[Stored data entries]

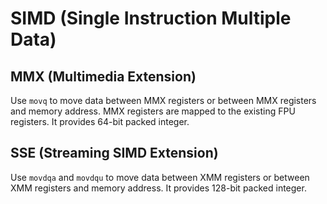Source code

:# SIMD (Single Instruction Multiple Data)

## MMX (Multimedia Extension)

Use `movq` to move data between MMX registers or between MMX registers
and memory address. MMX registers are mapped to the existing FPU registers. 
It provides 64-bit packed integer.

## SSE (Streaming SIMD Extension)

Use `movdqa` and `movdqu` to move data between XMM registers or between 
XMM registers and memory address. It provides 128-bit packed integer. 

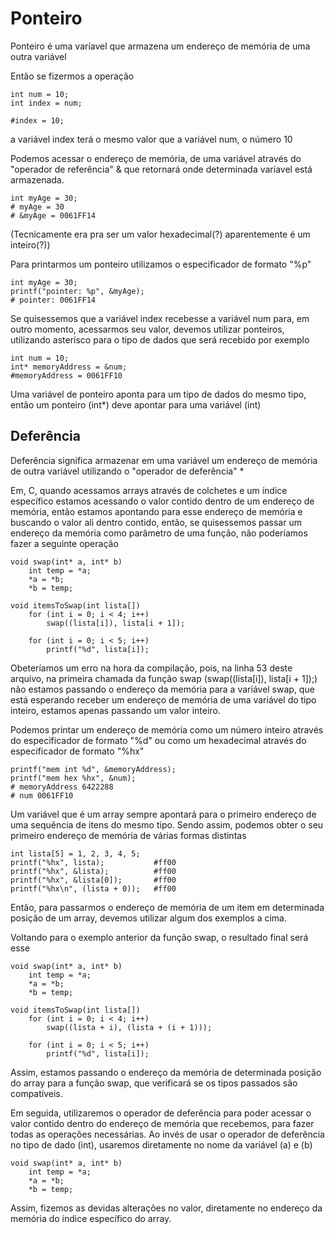 # Ponteiro

Ponteiro é uma varíavel que armazena um endereço de memória de uma outra variável

Então se fizermos a operação

    int num = 10;
    int index = num;

    #index = 10;

a variável index terá o mesmo valor que a variável num, o número 10

Podemos acessar o endereço de memória, de uma variável através do "operador de referência" &  que retornará onde determinada varíavel está armazenada.

    int myAge = 30;
    # myAge = 30
    # &myAge = 0061FF14
 (Tecnicamente era pra ser um valor hexadecimal(?) aparentemente é um inteiro(?))

Para printarmos um ponteiro utilizamos o especificador de formato "%p"

    int myAge = 30;
    printf("pointer: %p", &myAge);
    # pointer: 0061FF14

Se quisessemos que a variável index recebesse a variável num para, em outro momento, acessarmos seu valor, devemos utilizar ponteiros, utilizando asterísco para o tipo de dados que será recebido por exemplo

    int num = 10;
    int* memoryAddress = &num;
    #memoryAddress = 0061FF10

Uma variável de ponteiro aponta para um tipo de dados do mesmo tipo, então um ponteiro (int*) deve apontar para uma variável (int)

## Deferência

Deferência significa armazenar em uma variável um endereço de memória de outra variável utilizando o "operador de deferência" * 

Em, C, quando acessamos arrays através de colchetes e um índice específico estamos acessando o valor contido dentro de um endereço de memória, então estamos apontando para esse endereço de memória e buscando o valor ali dentro contido, então, se quisessemos passar um endereço da memória como parâmetro de uma função, não poderíamos fazer a seguinte operação

    void swap(int* a, int* b)
        int temp = *a;
        *a = *b;
        *b = temp;
    
    void itemsToSwap(int lista[])
        for (int i = 0; i < 4; i++)
            swap((lista[i]), lista[i + 1]);
        
        for (int i = 0; i < 5; i++)
            printf("%d", lista[i]);
        
Obeteríamos um erro na hora da compilação, pois, na linha 53 deste arquivo, na primeira chamada da função swap (swap((lista[i]), lista[i + 1]);) não estamos passando o endereço da memória para a variável swap, que está esperando receber um endereço de memória de uma variável do tipo inteiro, estamos apenas passando um valor inteiro.

Podemos printar um endereço de memória como um número inteiro através do especificador de formato "%d" ou como um hexadecimal através do especificador de formato "%hx"

    printf("mem int %d", &memoryAddress);
    printf("mem hex %hx", &num);
    # memoryAddress 6422288
    # num 0061FF10

Um variável que é um array sempre apontará para o primeiro endereço de uma sequência de itens do mesmo tipo.
Sendo assim, podemos obter o seu primeiro endereço de memória de várias formas distintas

    int lista[5] = 1, 2, 3, 4, 5;
    printf("%hx", lista);           #ff00
    printf("%hx", &lista);          #ff00
    printf("%hx", &lista[0]);       #ff00
    printf("%hx\n", (lista + 0));   #ff00

Então, para passarmos o endereço de memória de um item em determinada posição de um array, devemos utilizar algum dos exemplos a cima.

Voltando para o exemplo anterior da função swap, o resultado final será esse

    void swap(int* a, int* b)
        int temp = *a;
        *a = *b;
        *b = temp;
    
    void itemsToSwap(int lista[])
        for (int i = 0; i < 4; i++)
            swap((lista + i), (lista + (i + 1)));
        
        for (int i = 0; i < 5; i++)
            printf("%d", lista[i]);
        
Assim, estamos passando o endereço da memória de determinada posição do array para a função swap, que verificará se os tipos passados são compatíveis.

Em seguida, utilizaremos o operador de deferência para poder acessar o valor contido dentro do endereço de memória que recebemos, para fazer todas as operações necessárias. 
Ao invés de usar o operador de deferência no tipo de dado (int), usaremos diretamente no nome da variável (a) e (b)

    void swap(int* a, int* b)
        int temp = *a;
        *a = *b;
        *b = temp;
    
Assim, fizemos as devidas alterações no valor, diretamente no endereço da memória do índice específico do array.
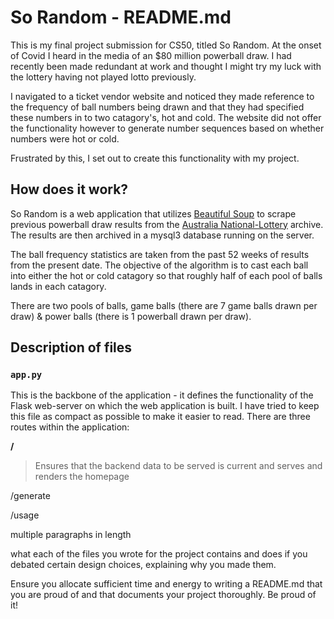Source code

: # So Random - README.md

This is my final project submission for CS50, titled So Random. At the onset of Covid I heard in the media of an $80 million powerball draw. I had recently been made redundant at work and thought I might try my luck with the lottery having not played lotto previously.

I navigated to a ticket vendor website and noticed they made reference to the frequency of ball numbers being drawn and that they had specified these numbers in to two catagory's, hot and cold. The website did not offer the functionality however to generate number sequences based on whether numbers were hot or cold.

Frustrated by this, I set out to create this functionality with my project.

## How does it work?

So Random is a web application that utilizes [Beautiful Soup](https://pypi.org/project/beautifulsoup4/) to scrape previous powerball draw results from the [Australia National-Lottery](https://australia.national-lottery.com/powerball/results-archive-2021) archive. The results are then archived in a mysql3 database running on the server.

The ball frequency statistics are taken from the past 52 weeks of results from the present date. The objective of the algorithm is to cast each ball into either the hot or cold catagory so that roughly half of each pool of balls lands in each catagory.

There are two pools of balls, game balls (there are 7 game balls drawn per draw) & power balls (there is 1 powerball drawn per draw).


## Description of files

### `app.py` 
This is the backbone of the application - it defines the functionality of the Flask web-server on which the web application is built. I have tried to keep this file as compact as possible to make it easier to read. There are three routes within the application:

**/**
> Ensures that the backend data to be served is current and serves and renders the homepage

/generate

/usage

multiple paragraphs in length

what each of the files you wrote for the project contains and does
if you debated certain design choices, explaining why you made them. 

Ensure you allocate sufficient time and energy to writing a README.md that you are proud of and that documents your project thoroughly. Be proud of it!
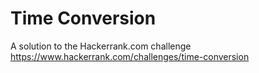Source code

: # Time Conversion
A solution to the Hackerrank.com challenge https://www.hackerrank.com/challenges/time-conversion

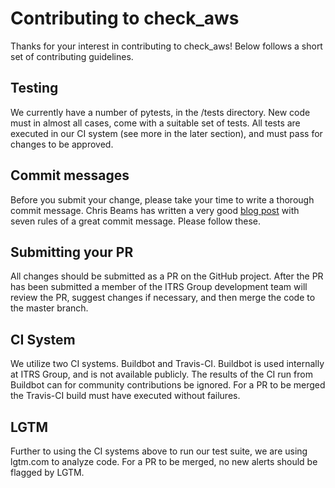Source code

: # Contributing to check_aws

Thanks for your interest in contributing to check_aws! Below follows a short set of contributing guidelines.

## Testing

We currently have a number of pytests, in the /tests directory. New code must in almost all cases, come with a suitable
set of tests. All tests are executed in our CI system (see more in the later section), and must pass for changes to be
approved.

## Commit messages

Before you submit your change, please take your time to write a thorough commit message. Chris Beams has written a very
good [blog post](https://chris.beams.io/posts/git-commit/#seven-rule)
with seven rules of a great commit message. Please follow these.

## Submitting your PR

All changes should be submitted as a PR on the GitHub project. After the PR has been submitted a member of the ITRS
Group development team will review the PR, suggest changes if necessary, and then merge the code to the master branch.

## CI System

We utilize two CI systems. Buildbot and Travis-CI. Buildbot is used internally at ITRS Group, and is not available
publicly. The results of the CI run from Buildbot can for community contributions be ignored. For a PR to be merged the
Travis-CI build must have executed without failures.

## LGTM

Further to using the CI systems above to run our test suite, we are using lgtm.com to analyze code. For a PR to be
merged, no new alerts should be flagged by LGTM.
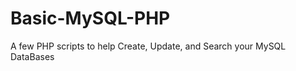 Basic-MySQL-PHP
===============

A few PHP scripts to help Create, Update, and Search your MySQL DataBases
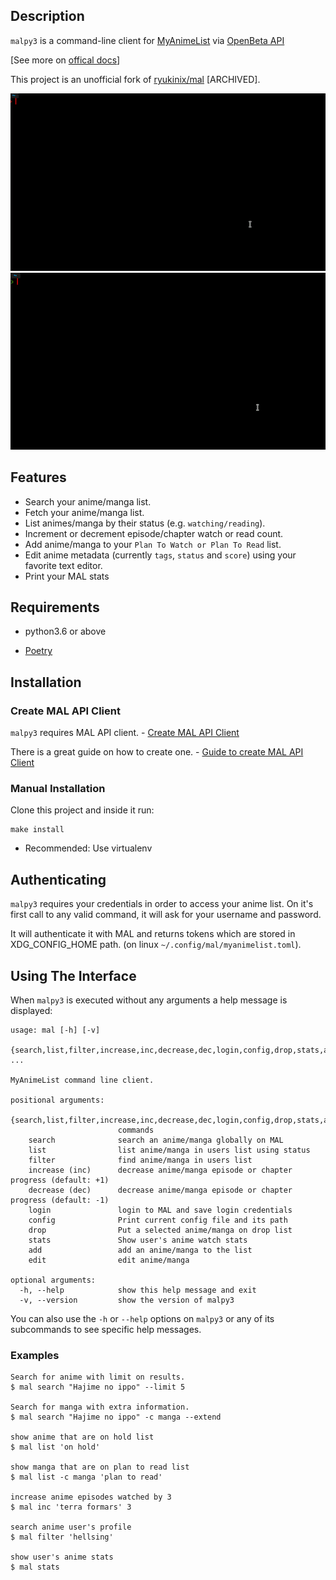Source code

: ## Description

`malpy3` is a command-line client for [MyAnimeList](https://myanimelist.net/) via  [OpenBeta API](https://api.myanimelist.net/v2)

[See more on [offical docs]( https://myanimelist.net/apiconfig/references/api/v2)]

This project is an unofficial fork of [ryukinix/mal](https://github.com/ryukinix/mal) [ARCHIVED].

![demo](demos/demo1.gif)
![demo](demos/demo2.gif)

## Features
- Search your anime/manga list.
- Fetch your anime/manga list.
- List animes/manga by their status (e.g. `watching/reading`).
- Increment or decrement episode/chapter watch or read count.
- Add anime/manga to your `Plan To Watch or Plan To Read` list.
- Edit anime metadata (currently `tags`, `status` and `score`) using your favorite text editor.
- Print your MAL stats


## Requirements

- python3.6 or above

- [Poetry](https://python-poetry.org/docs/)


## Installation

### Create MAL API Client

`malpy3` requires MAL API client.
    - [Create MAL API Client](https://myanimelist.net/apiconfig/create)

There is a great guide on how  to create one.
    - [Guide to create MAL API Client](https://myanimelist.net/blog.php?eid=835707)


### Manual Installation

Clone this project and inside it run:

    make install

- Recommended: Use virtualenv


## Authenticating

`malpy3` requires your credentials in order to access your anime list.
On it's first call to any valid command, it will ask for your
username and password.

It will authenticate it with MAL and returns tokens which are
stored in XDG_CONFIG_HOME path.  (on linux ``~/.config/mal/myanimelist.toml``).


## Using The Interface

When ``malpy3`` is executed without any arguments a help message is
displayed:


    usage: mal [-h] [-v] 
        {search,list,filter,increase,inc,decrease,dec,login,config,drop,stats,add,edit} ...

    MyAnimeList command line client.

    positional arguments:
      {search,list,filter,increase,inc,decrease,dec,login,config,drop,stats,add,edit}
                            commands
        search              search an anime/manga globally on MAL
        list                list anime/manga in users list using status
        filter              find anime/manga in users list
        increase (inc)      decrease anime/manga episode or chapter progress (default: +1)
        decrease (dec)      decrease anime/manga episode or chapter progress (default: -1)
        login               login to MAL and save login credentials
        config              Print current config file and its path
        drop                Put a selected anime/manga on drop list
        stats               Show user's anime watch stats
        add                 add an anime/manga to the list
        edit                edit anime/manga

    optional arguments:
      -h, --help            show this help message and exit
      -v, --version         show the version of malpy3

You can also use the ``-h`` or ``--help`` options on ``malpy3`` or any of
its subcommands to see specific help messages.

### Examples

    Search for anime with limit on results.
    $ mal search "Hajime no ippo" --limit 5

    Search for manga with extra information.
    $ mal search "Hajime no ippo" -c manga --extend

    show anime that are on hold list
    $ mal list 'on hold'

    show manga that are on plan to read list
    $ mal list -c manga 'plan to read'

    increase anime episodes watched by 3
    $ mal inc 'terra formars' 3

    search anime user's profile
    $ mal filter 'hellsing'

    show user's anime stats
    $ mal stats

## Directions for this task
Go to the line above holding "Basic-MySQL-PHP", then copy exactly each line down to and including the one holding "is a command-line", leaving pictures out.

## Reply to the exercise
 Basic-MySQL-PHP
===============

A few PHP scripts to help Create, Update, and Search your MySQL DataBases
Source code

: ## Description

`malpy3` is a command-line client for [MyAnimeList](https://myanimelist.net/) via  [OpenBeta API](https://api.myanimelist.net/v2)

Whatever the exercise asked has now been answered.